Rob Anybody, Tiffany’s right hand man, spends several episodes of the novel in tears of rage, unable to believe that the baron would make such a threat against the place that the Feegles are raising the children. It is, therefore, a novel of serious themes, and that I believe is what has altered the tone. Reading around the topic, looking at the things said by people who knew Sir Terry, this seriousness is no surprise. His close friend Neil Gaiman spoke of Pratchett’s rage at the world, how he couldn’t abide unfairness, and what is more unfair than a man who has made his life on the products of his imagination being told that all of that was soon to be taken from him? I see these last novels as a statement, as Pratchett saying as much as he possibly could, all of the things he might not yet have said, and trying to say them quickly before he lost them forever. It is speculation, I know and nothing more, but I like to think it is speculation with the fairness that Sir Terry would appreciate.

I didn’t mean for this article to turn into a rant, although it is something I have been thinking about for a while. There is a darkness to ‘I Shall Wear Midnight’, although it is not lacking in the other elements that make up a good Discworld novel. Most importantly for me is the brief sojourn that Tiffany makes to Ankh-Morpork, the first time we have seen her visit the city.

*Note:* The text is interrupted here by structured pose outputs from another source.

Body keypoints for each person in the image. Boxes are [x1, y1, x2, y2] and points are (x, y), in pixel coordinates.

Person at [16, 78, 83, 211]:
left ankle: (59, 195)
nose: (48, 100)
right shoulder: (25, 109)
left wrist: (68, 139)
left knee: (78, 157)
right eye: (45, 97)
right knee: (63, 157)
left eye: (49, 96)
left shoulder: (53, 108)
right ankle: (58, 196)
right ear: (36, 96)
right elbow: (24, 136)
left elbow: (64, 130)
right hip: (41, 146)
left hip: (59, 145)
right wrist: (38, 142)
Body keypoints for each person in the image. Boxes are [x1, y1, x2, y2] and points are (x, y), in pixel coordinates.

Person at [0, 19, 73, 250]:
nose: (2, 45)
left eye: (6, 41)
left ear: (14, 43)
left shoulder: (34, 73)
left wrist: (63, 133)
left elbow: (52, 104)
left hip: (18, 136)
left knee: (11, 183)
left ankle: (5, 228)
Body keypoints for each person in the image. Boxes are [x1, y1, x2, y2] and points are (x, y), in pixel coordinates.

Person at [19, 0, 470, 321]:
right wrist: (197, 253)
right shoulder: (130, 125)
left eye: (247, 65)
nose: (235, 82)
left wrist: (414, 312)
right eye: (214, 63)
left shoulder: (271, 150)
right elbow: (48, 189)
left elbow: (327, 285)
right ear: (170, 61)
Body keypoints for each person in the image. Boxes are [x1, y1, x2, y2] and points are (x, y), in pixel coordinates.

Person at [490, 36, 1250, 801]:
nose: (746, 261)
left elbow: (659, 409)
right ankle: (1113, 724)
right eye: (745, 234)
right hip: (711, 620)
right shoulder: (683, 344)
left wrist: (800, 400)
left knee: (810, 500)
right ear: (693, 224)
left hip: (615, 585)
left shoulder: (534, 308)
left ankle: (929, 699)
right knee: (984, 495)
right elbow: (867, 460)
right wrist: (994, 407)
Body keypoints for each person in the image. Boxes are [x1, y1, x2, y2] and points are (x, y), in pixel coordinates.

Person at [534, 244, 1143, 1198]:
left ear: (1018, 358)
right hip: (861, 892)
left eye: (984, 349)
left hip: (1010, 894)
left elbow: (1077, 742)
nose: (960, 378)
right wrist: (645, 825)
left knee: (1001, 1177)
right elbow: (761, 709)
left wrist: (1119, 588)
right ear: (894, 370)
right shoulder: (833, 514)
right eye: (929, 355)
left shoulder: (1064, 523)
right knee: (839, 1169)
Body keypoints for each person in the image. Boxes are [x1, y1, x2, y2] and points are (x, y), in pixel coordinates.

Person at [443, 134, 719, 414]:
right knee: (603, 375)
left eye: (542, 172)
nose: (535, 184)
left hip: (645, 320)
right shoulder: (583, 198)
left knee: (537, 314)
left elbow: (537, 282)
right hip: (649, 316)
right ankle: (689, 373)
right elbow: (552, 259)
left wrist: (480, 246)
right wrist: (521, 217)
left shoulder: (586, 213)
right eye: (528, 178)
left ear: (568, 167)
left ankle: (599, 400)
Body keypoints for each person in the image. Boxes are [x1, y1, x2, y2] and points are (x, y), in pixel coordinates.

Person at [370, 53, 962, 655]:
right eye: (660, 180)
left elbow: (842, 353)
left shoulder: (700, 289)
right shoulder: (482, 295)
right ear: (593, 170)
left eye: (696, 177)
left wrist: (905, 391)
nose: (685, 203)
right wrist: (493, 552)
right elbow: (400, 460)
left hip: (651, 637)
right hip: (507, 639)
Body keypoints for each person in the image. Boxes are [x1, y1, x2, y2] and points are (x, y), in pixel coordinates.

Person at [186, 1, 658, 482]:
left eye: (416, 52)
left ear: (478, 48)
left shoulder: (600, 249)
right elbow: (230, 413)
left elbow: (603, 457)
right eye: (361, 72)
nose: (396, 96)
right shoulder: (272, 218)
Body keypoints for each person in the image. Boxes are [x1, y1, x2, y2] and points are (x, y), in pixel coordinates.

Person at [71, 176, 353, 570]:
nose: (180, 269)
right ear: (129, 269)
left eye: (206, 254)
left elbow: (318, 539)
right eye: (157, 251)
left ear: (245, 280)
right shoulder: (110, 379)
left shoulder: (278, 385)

There she meets Mrs Proust, who runs the infamous Boffo shop, and whilst on this visit, Tiffany shares a page, albeit briefly, with Sam Vimes. She is, in fact, a little bit intimidated by him, when she is so often not intimidated by anyone, and I loved that idea. We don’t see Sam interact with any of the other witches at any point, and although I’d pay ridiculous money for a Vimes vs Granny Weatherwax novel (I think they would be best friends in the end), I’ll take this short scene and be appreciative of it.

She also meets Eskarina Smith, who you may remember from all the way back in ‘Equal Rites’, aka book three. Eskarina is the only woman who ever became a wizard, the first protégé of Granny Weatherwax whom we ever meet, and there is a nice symmetry to it to have Tiffany meet her now, so close to the end. I honestly can’t say that I had even noticed Eskarina was missing from the series after ‘Equal Rites’ – it was far from my favourite book – but it turns out that she has been living underneath the unseen university pretty much all of this time. She talks about rats who eat the magical waste and become clever, a direct reference to Maurice and his educated rodents, particularly sweet for me because that book has always seemed a little out of place in the series and it is good to have it grounded here in the timeline.

As a last point, I have to mention that several of the websites I use to fact check tell me that this novel features the last appearance of Nobby Nobbs. I don’t know that for sure and am expecting him to pop up again at least once, but if he doesn’t, I just want to acknowledge the end of the line for such a major character and relish the fact that he is, in this three line appearance, being robbed. How the tables turn and how time goes by (although I really hope that he pops up in ‘Snuff’).